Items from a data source
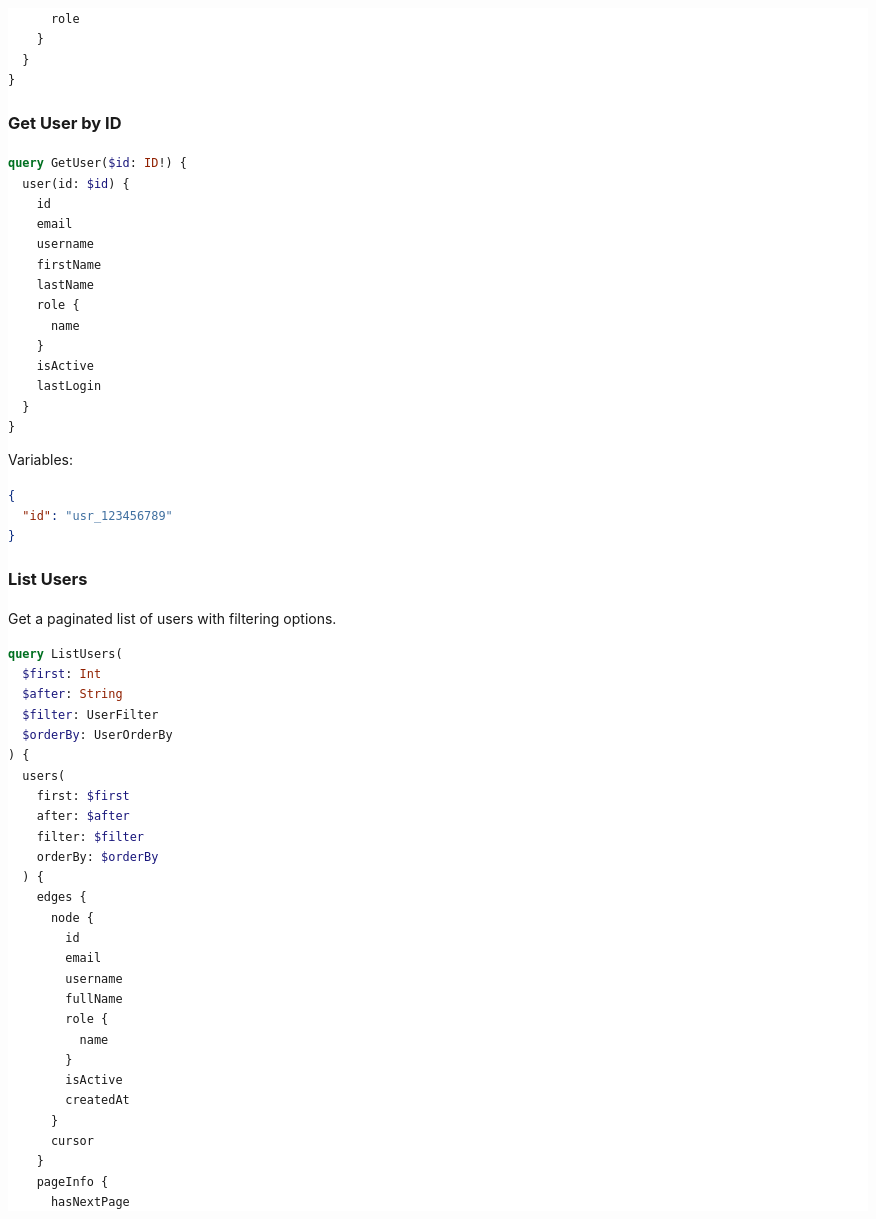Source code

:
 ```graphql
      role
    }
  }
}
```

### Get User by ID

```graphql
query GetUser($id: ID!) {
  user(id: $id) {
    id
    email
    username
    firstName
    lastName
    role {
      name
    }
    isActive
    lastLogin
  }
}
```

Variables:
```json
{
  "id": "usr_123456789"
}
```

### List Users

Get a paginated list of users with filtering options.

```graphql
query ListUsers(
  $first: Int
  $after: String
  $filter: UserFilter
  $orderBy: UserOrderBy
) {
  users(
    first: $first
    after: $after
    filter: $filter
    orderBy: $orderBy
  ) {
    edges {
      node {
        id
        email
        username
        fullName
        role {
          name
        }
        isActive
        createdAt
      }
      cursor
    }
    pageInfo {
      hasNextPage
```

Instructions for the task
Print the data above in full and exactly as it appears, skipping the pictures.

Answer box
Source code

:
 ```graphql
      role
    }
  }
}
```

### Get User by ID

```graphql
query GetUser($id: ID!) {
  user(id: $id) {
    id
    email
    username
    firstName
    lastName
    role {
      name
    }
    isActive
    lastLogin
  }
}
```

Variables:
```json
{
  "id": "usr_123456789"
}
```

### List Users

Get a paginated list of users with filtering options.

```graphql
query ListUsers(
  $first: Int
  $after: String
  $filter: UserFilter
  $orderBy: UserOrderBy
) {
  users(
    first: $first
    after: $after
    filter: $filter
    orderBy: $orderBy
  ) {
    edges {
      node {
        id
        email
        username
        fullName
        role {
          name
        }
        isActive
        createdAt
      }
      cursor
    }
    pageInfo {
      hasNextPage
```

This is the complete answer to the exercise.